::: Document :::

Shadow of the Beast tells a very fantastical story, though it does so in subtle ways. You play as Aarbron, a monstrous beast who serves the evil lord Maletoth. On a mission to retrieve a human baby you break free from your master, and for reasons that will become clear as you progress through the game, you turn against him. This sets you off on a quest across the land of Karamoon, where you will encounter various enemies and grotesque monstrosities.


There is a whole lot more to the story, but unfortunately it is locked away behind collectibles. Throughout the game, you can find orbs that can only be broken with a very limited special move. If you still have one, you can break it, and unlock a video that fleshes out the backstory, and even the events portrayed in the game itself. While making a more subtle storytelling experience can work well, it feels superfluous here. Many of these videos, or the information contained in them, should have been scattered around throughout your quest.

Shadow of the Beast is very much an unfortunate mixture of paradoxes

On this quest you will adventure through 3D landscapes on a 2D plane, giving players a very classically styled adventure, with more contemporary visuals and design. And those visuals are truly striking. The backdrops are continually impressive, while the character designs really flesh out the world. Even focused in, when the camera zooms closer for a cutscene, the graphics are still very nice and polished.

It’s the gameplay that is a bit of a conundrum though. Shadow of the Beast is very much an unfortunate mixture of paradoxes. The game is both fast and brutal, while also feeling sluggish and frustrating. Combat is the main source of this frustration, while also being the provider of most of the game’s funnest moments. It’s a very odd feeling, and takes what would have been a very good game, and leaves players with a muddled experience all around.

:::

**Exercise 1**
List every proper name that appears in the Shadow of the Beast review, each only once.
**Exercise 2**
According to the Shadow of the Beast review, whom does Aarbron serve?
**Exercise 3**
Carry the Shadow of the Beast review forward from its final sentence.

::: Supplied material :::

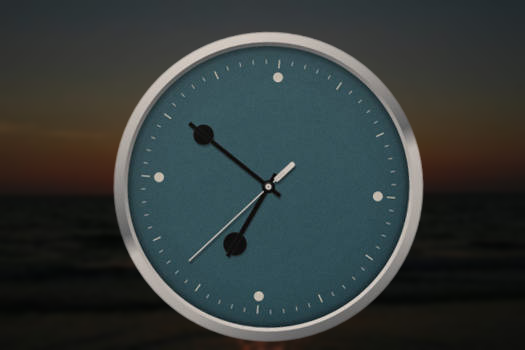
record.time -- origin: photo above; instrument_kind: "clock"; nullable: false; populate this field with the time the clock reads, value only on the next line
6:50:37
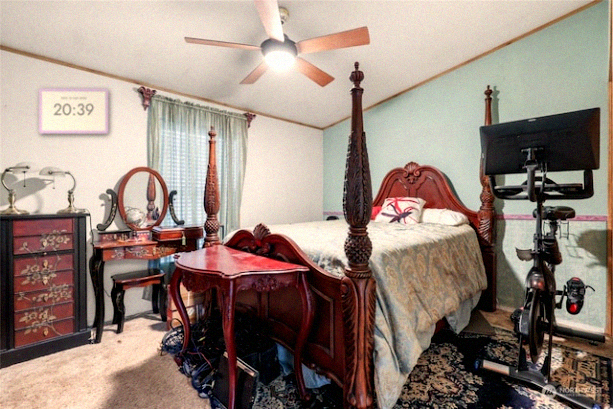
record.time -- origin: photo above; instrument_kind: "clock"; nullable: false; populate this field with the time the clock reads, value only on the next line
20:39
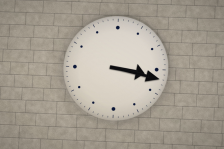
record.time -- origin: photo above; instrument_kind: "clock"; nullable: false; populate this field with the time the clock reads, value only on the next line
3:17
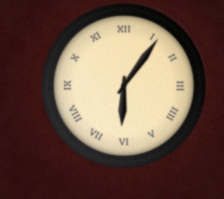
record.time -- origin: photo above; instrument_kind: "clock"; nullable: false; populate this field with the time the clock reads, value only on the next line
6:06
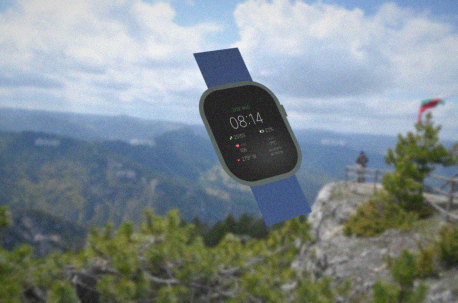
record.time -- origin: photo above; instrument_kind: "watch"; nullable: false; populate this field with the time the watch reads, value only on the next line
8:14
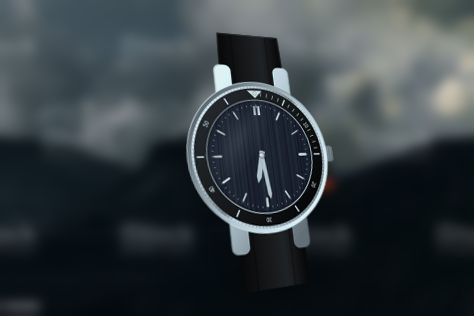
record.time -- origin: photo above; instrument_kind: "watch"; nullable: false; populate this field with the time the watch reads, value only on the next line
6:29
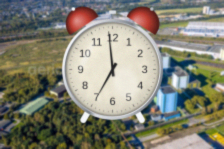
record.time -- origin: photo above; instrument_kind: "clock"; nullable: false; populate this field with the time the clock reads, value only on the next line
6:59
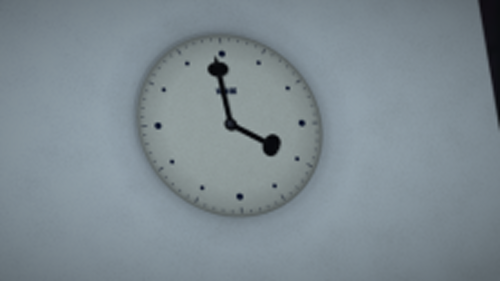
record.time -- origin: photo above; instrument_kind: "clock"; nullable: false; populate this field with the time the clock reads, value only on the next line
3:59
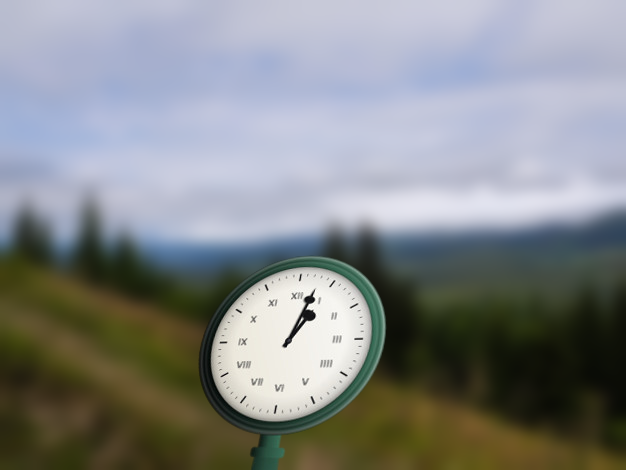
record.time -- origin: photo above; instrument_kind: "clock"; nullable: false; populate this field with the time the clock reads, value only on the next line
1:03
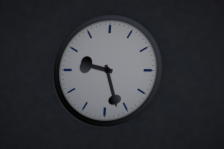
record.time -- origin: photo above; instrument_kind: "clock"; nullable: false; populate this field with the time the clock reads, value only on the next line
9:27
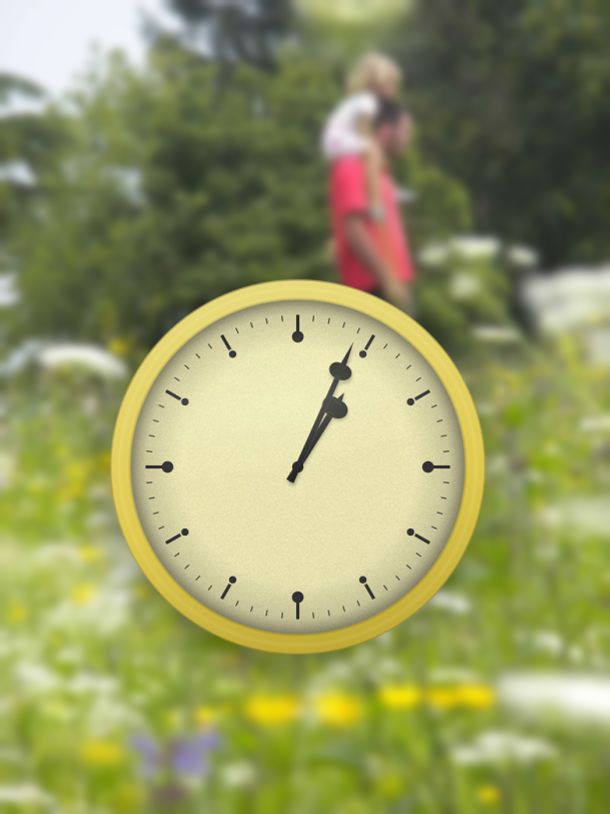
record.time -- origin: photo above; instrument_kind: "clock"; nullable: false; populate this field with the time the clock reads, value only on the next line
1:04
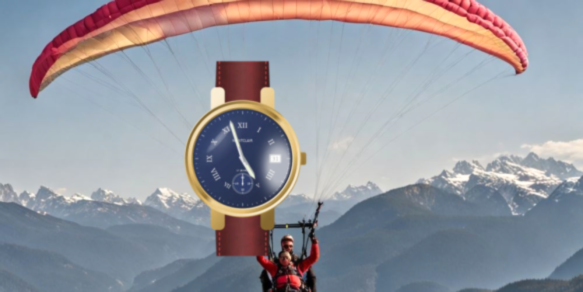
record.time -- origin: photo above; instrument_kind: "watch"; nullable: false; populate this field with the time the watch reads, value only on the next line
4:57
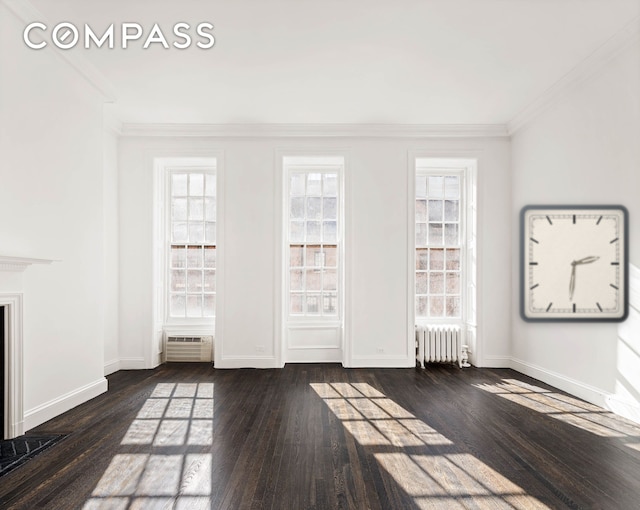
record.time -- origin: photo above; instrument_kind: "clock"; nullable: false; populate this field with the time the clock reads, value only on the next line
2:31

:::

**Final answer 1**
Shadow of the Beast, Aarbron, Maletoth, Karamoon

**Final answer 2**
Aarbron serves the evil lord Maletoth.

**Final answer 3**
Combat, for the most part, takes place in stages. As you progress through a level you might fight one or two random enemies, but the main components are split up into sections that are scattered throughout the stage. These sections will freeze your progress, setting up walls in front and behind you. Enemies will then spawn here, attacking you from both angles. You have a few options, but really there is just one main attack button, with some modifications for the more complex enemies. This results in a whole lot of button mashing, and with enemies dying from a single regular hit, it can get quite tiresome.


The action unfolding on screen is engaging, with blood and body parts flying around the landscape, covering the floor in red, but the actual mechanics of it are pretty dull for the most part. You really just pick a direction and mash square, if the enemy is nearby you’ll kill them, otherwise you will miss. Later on enemies take on more complexity, with shields that you have to move past, and some soldiers who have to be stunned before you can kill them. Sadly though, these really just cause more annoyance, rather than a feeling of tactical dominance.

Compounding this are the sluggish movement controls. With enemies attacking on both sides, you need to be quick about which way you are facing, but Shadow of the Beast slows you down here. Many times I’ll be hitting the person in front of me, have someone ready to attack me from behind, only to have to let that attack hit because turning around and blocking takes too long.

Thankfully there is more to combat than just mashing square though, with special moves that actually do enhance the experience. You can gain additional health by latching onto nearby enemies and draining their life force, or, if your “blood meter” is high enough, you can go into a rage and kill multiple enemies with a simple button tap. These help with the boredom that sets in for the longer fights, and some strategy does factor in when you use all of your moves, but overall the combat is just too frustrating to sustain the entire experience.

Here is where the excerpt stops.